Targets were sent what appeared to be an internal Telegram email. Classic to phishing attacks, the emails had urgent subject lines promoting the need for immediate action in bold, capital font. This type of language in subjects always be a red flag. Once opened, a button prompts users to “log in” to their account to review “pending messages”. Another red flag!
Telegram has not released official numbers on the financial impacts of this phishing campaign, but the average cost of lost or stolen credentials of is $142 per individual (according to IBM). Even a small percentage of Telegram’s 500 million active monthly users would be a major blow.
Universal Health Services (UHC), a Fortune-500 hospital network, was hit with a cyberattack that left a staggering $67 million dollars of damages in its wake. And while we can’t confirm that encryption was misused in this attack, many believe that there was a ransomware component. Subsidiaries of UHC include 26 acute care hospitals, 328 behavior health impatient facilities, and 42 outpatient and ambulatory facilities across 38 states. Suffice to say: the unexpected cyber attack had incredibly far-reaching implications.
Some of the expenses UHC had to take on included significant incremental IT labor to help repair the damage, delays in billing and receiving income owed from previous patients, as well as the steep loss in revenue from having to regularly divert incoming patients to competitors' facilities.
Even before 2020, hospitals have always been considered high-risk targets of cyber attacks. Consequences range from losing confidential patient information to the dire situations of having to turn away patients in critical care. In the wake of coronavirus, Check Point Software confirmed that cyber attacks on hospitals and healthcare organizations surged upwards by 45%.
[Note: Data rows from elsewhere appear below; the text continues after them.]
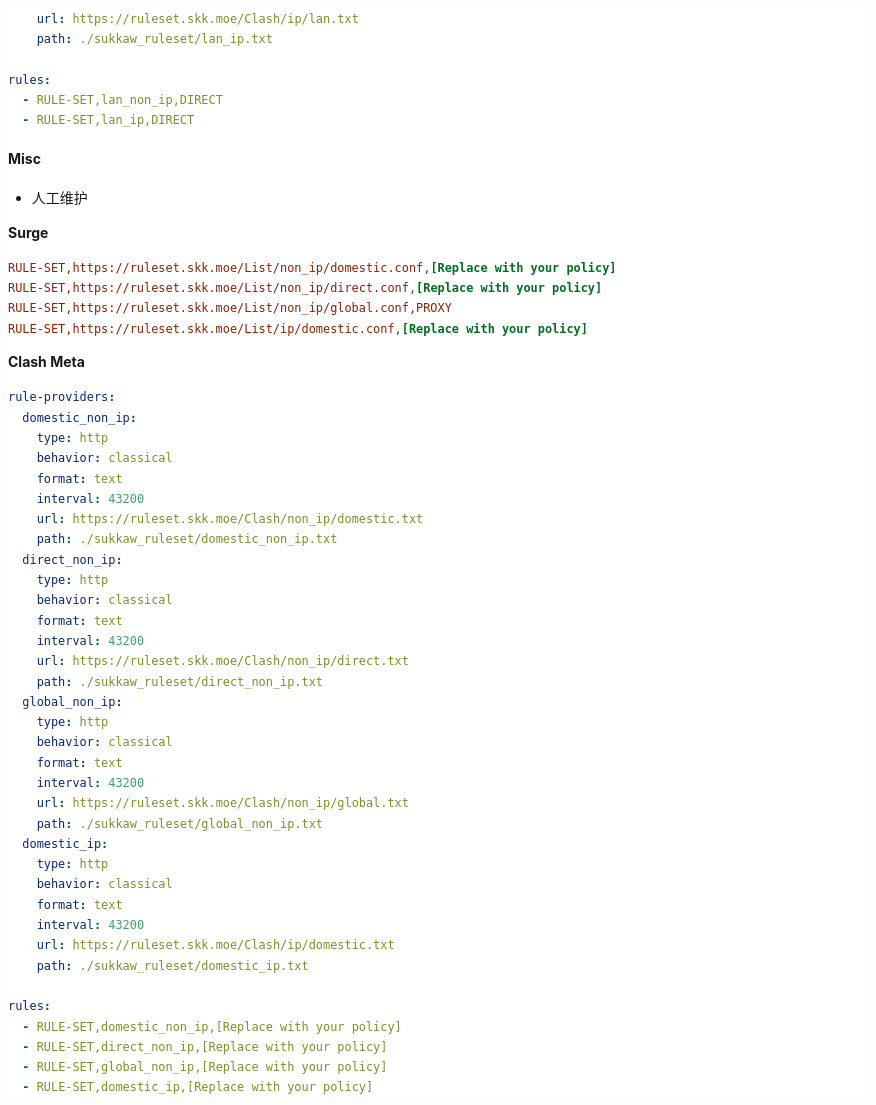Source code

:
 ```yaml
    url: https://ruleset.skk.moe/Clash/ip/lan.txt
    path: ./sukkaw_ruleset/lan_ip.txt

rules:
  - RULE-SET,lan_non_ip,DIRECT
  - RULE-SET,lan_ip,DIRECT
```

#### Misc

- 人工维护

**Surge**

```ini
RULE-SET,https://ruleset.skk.moe/List/non_ip/domestic.conf,[Replace with your policy]
RULE-SET,https://ruleset.skk.moe/List/non_ip/direct.conf,[Replace with your policy]
RULE-SET,https://ruleset.skk.moe/List/non_ip/global.conf,PROXY
RULE-SET,https://ruleset.skk.moe/List/ip/domestic.conf,[Replace with your policy]
```

**Clash Meta**

```yaml
rule-providers:
  domestic_non_ip:
    type: http
    behavior: classical
    format: text
    interval: 43200
    url: https://ruleset.skk.moe/Clash/non_ip/domestic.txt
    path: ./sukkaw_ruleset/domestic_non_ip.txt
  direct_non_ip:
    type: http
    behavior: classical
    format: text
    interval: 43200
    url: https://ruleset.skk.moe/Clash/non_ip/direct.txt
    path: ./sukkaw_ruleset/direct_non_ip.txt
  global_non_ip:
    type: http
    behavior: classical
    format: text
    interval: 43200
    url: https://ruleset.skk.moe/Clash/non_ip/global.txt
    path: ./sukkaw_ruleset/global_non_ip.txt
  domestic_ip:
    type: http
    behavior: classical
    format: text
    interval: 43200
    url: https://ruleset.skk.moe/Clash/ip/domestic.txt
    path: ./sukkaw_ruleset/domestic_ip.txt

rules:
  - RULE-SET,domestic_non_ip,[Replace with your policy]
  - RULE-SET,direct_non_ip,[Replace with your policy]
  - RULE-SET,global_non_ip,[Replace with your policy]
  - RULE-SET,domestic_ip,[Replace with your policy]
```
Cybersecurity Ventures predicts that worldwide cybercrime costs will hit $6 trillion annually by the end of 2021, and $10.5 trillion by 2025. Plus, let’s not forget how COVID-19 factors in. Since the pandemic began, the FBI has reported a 300% increase in cyber crimes. The growth of remote work, which will likely continue after the pandemic finally comes to an end, has raised the average cost of a data breach by $137,000.
Considering these numbers, it is baffling that 70% of U.S. security executives expect their budgets to be significantly reduced in 2021 and 2022.
It has never been more important to invest in data encryption and network security, particularly with a vendor that is tuned into the rapidly changing landscape of cybersecurity. But you can’t stop there. If you do not protect the keys and certificates that create the machine identities used to encrypt machine-to-machine communications, then you may still be vulnerable to attack. PlusFor instance, even if you may think you have a handle on machine identity management today, but are you prepared for how new development such as quantum computing will completely change the way you need to think about certificate management?
If you’re not already investing in cybersecurity and machine identity management, now is the time to start!